A requirement R is semi-monotone iff \(R=\lfloor {R}\rfloor \wedge \lceil {R}\rceil \).

Proof

We split the proof into two parts, reflecting the theorem’s two statements.

1. (1)

   Assume that R is semi-monotone. We show that \(R=\lfloor {R}\rfloor \wedge \lceil {R}\rceil \). Clearly \(R\subseteq \lceil {R}\rceil \wedge \lfloor {R}\rfloor \), for any requirement R. All we need to prove is that \(\lceil {R}\rceil \wedge \lfloor {R}\rfloor \subseteq R\). If \(\lceil {R}\rceil \wedge \lfloor {R}\rfloor =\emptyset \), then the claim trivially holds. Suppose \(S\in \lceil {R}\rceil \wedge \lfloor {R}\rfloor \) for some system S. From \(S\in \lceil {R}\rceil \), we conclude \(\exists S_-\in R.\ S_-\preceq S\). Similarly, from \(S\in \lfloor {R}\rfloor \), we conclude \(\exists S_+\in R.\ S\preceq S_+\). In short, we have \(S_-\preceq S\preceq S_+\), \(S_-\in R\), and \(S_+\in R\). Then, Lemma 27 below implies that \(S\in R\), simply because R is semi-monotone. Therefore, if R is semi-monotone, then \(R=\lceil {R}\rceil \wedge \lfloor {R}\rfloor \).

2. (2)

   Assume that \(R=\lfloor {R}\rfloor \wedge \lceil {R}\rceil \). We prove that R is semi-monotone. Note that for any requirement Q, the requirement \(\lfloor {Q}\rfloor \) is a prohibition, hence monotone. Moreover, \(\lceil {Q}\rceil \) is an obligation, hence monotone.

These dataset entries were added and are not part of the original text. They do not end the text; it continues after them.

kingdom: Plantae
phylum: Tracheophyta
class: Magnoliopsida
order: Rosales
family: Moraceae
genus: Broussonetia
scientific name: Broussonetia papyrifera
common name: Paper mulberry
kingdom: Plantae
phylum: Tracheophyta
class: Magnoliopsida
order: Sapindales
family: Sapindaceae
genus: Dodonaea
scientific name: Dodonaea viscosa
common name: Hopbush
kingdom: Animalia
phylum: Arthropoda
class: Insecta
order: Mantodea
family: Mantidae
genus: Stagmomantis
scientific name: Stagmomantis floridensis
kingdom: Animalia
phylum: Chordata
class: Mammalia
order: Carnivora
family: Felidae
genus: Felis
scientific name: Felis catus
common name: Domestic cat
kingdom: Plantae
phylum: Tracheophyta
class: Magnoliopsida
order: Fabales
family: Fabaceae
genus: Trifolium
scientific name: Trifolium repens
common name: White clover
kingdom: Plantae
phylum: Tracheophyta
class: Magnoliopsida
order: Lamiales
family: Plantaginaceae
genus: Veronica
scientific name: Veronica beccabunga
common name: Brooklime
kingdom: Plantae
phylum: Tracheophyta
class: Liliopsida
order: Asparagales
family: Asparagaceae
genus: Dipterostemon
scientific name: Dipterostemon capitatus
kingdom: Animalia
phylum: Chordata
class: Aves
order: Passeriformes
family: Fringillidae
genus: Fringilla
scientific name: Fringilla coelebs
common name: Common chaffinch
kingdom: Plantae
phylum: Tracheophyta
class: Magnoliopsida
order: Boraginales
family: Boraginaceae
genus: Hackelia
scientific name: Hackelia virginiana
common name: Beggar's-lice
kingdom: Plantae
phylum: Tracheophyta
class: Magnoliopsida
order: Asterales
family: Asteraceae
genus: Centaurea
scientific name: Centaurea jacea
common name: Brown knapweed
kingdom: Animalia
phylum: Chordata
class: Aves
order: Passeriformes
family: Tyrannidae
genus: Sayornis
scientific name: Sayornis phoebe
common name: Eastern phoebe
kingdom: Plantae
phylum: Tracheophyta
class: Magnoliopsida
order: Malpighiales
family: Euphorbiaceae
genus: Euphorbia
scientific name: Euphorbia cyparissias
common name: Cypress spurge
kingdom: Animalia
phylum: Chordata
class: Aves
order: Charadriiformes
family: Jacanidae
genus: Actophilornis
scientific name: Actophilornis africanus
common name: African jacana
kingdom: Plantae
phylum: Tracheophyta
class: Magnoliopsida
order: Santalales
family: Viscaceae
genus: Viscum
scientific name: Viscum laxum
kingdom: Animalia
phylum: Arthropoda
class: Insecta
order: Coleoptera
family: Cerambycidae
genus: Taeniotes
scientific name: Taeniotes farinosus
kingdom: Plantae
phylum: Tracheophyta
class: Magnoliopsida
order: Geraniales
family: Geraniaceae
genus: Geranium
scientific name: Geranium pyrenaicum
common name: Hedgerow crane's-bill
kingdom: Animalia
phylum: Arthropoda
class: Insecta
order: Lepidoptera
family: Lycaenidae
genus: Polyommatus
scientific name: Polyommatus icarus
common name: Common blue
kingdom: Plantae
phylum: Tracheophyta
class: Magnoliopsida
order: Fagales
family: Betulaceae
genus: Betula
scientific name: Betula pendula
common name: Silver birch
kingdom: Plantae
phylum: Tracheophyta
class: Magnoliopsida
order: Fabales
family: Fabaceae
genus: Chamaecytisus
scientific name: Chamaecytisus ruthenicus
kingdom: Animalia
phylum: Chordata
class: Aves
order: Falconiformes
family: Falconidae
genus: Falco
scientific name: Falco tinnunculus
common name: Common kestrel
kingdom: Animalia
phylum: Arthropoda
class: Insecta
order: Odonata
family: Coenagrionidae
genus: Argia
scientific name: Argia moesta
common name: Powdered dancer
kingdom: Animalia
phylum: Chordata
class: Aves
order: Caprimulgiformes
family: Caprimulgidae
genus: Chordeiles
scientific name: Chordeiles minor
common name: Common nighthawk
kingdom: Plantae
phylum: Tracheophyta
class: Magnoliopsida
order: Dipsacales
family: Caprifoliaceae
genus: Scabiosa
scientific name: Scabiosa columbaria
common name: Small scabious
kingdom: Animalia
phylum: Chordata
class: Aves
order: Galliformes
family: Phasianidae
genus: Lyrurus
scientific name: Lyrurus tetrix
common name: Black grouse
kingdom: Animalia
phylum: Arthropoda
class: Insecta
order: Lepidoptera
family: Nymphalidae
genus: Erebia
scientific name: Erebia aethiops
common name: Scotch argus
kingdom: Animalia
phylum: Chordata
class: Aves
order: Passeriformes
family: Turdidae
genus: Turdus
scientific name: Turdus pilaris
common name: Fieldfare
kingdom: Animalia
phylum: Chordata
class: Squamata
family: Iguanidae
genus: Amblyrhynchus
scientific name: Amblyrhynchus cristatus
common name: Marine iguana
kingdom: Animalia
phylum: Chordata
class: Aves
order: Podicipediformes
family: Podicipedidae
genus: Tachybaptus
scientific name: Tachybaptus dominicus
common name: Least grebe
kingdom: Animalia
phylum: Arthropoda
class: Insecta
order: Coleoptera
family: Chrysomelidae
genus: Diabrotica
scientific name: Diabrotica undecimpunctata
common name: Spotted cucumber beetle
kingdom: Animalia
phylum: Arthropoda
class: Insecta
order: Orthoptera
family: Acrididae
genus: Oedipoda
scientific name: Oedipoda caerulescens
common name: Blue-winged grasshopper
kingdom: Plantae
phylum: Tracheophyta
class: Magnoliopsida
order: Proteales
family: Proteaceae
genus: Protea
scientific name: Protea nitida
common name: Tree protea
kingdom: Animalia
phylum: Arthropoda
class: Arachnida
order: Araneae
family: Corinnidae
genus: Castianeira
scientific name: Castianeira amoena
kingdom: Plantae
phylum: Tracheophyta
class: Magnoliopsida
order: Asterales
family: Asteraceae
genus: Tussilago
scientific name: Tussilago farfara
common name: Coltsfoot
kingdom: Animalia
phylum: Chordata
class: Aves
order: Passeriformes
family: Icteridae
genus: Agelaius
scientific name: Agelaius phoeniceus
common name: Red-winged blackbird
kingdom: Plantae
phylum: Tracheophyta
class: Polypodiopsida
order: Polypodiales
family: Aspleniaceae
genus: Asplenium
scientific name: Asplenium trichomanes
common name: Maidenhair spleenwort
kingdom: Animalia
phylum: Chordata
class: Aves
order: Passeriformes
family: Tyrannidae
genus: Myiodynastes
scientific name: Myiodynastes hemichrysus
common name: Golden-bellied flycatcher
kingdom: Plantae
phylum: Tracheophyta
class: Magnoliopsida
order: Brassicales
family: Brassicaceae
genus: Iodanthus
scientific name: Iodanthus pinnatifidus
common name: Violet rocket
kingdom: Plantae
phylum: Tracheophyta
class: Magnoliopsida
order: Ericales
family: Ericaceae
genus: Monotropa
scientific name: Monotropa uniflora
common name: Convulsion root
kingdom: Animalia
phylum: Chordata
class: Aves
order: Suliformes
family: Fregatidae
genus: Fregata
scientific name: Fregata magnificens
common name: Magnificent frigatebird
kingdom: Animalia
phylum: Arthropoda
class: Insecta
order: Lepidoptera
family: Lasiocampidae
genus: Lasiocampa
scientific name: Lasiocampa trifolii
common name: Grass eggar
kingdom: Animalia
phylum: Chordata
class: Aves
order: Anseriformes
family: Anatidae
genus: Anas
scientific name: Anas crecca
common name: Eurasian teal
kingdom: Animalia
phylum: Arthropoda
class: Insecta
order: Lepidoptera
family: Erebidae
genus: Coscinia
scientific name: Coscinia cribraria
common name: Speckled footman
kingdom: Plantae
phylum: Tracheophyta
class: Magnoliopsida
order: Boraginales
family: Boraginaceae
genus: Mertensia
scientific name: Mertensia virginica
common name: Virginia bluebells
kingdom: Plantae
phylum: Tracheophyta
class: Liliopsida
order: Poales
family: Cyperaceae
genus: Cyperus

Therefore, \(\lfloor {Q}\rfloor \wedge \lceil {Q}\rceil \) is semi-monotone, that is the intersection of two monotone requirements, for any requirement Q. In particular, R is semi-monotone because \(R=\lfloor {R}\rfloor \wedge \lceil {R}\rceil \).

Lemma 27

If R is a semi-monotone requirement, then for any three systems \(S_-\), S, and \(S_+\) the following condition holds.

$$\begin{aligned} S_-\preceq S\preceq S_+\ \wedge \ S_-\in R\ \wedge \ S_+\in R\ \rightarrow \ S\in R \end{aligned}$$

Proof

Either (1) R is monotone, that is R is the conjunction of two prohibitions or the conjunction of two obligations, or (2) R is the conjunction of a prohibition P and an obligation O. The lemma’s claim is immediate for case (1). Let us consider case (2). Suppose \(S_-\preceq S\preceq S_+\ \wedge \ S_-\in R\ \wedge \ S_+\in R\). Note that \(S_-\in R\) implies that \(S_-\in O\). Then, \(S_-\preceq S\) implies that \(S\in O\). Similarly, \(S_+\in R\) implies that \(S_+\in P\). Then, \(S\preceq S_+\) implies that \(S\in P\). These two statements show that \(S\in P\wedge O\). That is, \(S\in R\).